----- Exercise data -----
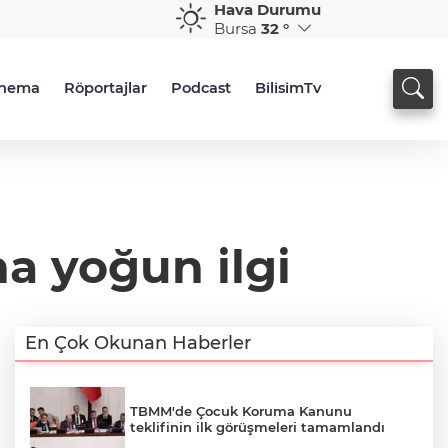
Hava Durumu
Bursa
32 °
inema
Röportajlar
Podcast
BilisimTv
na yoğun ilgi
En Çok Okunan Haberler
TBMM'de Çocuk Koruma Kanunu
teklifinin ilk görüşmeleri tamamlandı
-----
◆ Exercise description: The data must be reproduced exactly, and no picture may appear in the copy.

◆ Result for this task:
Hava Durumu
Bursa
32 °
inema
Röportajlar
Podcast
BilisimTv
na yoğun ilgi
En Çok Okunan Haberler
TBMM'de Çocuk Koruma Kanunu
teklifinin ilk görüşmeleri tamamlandı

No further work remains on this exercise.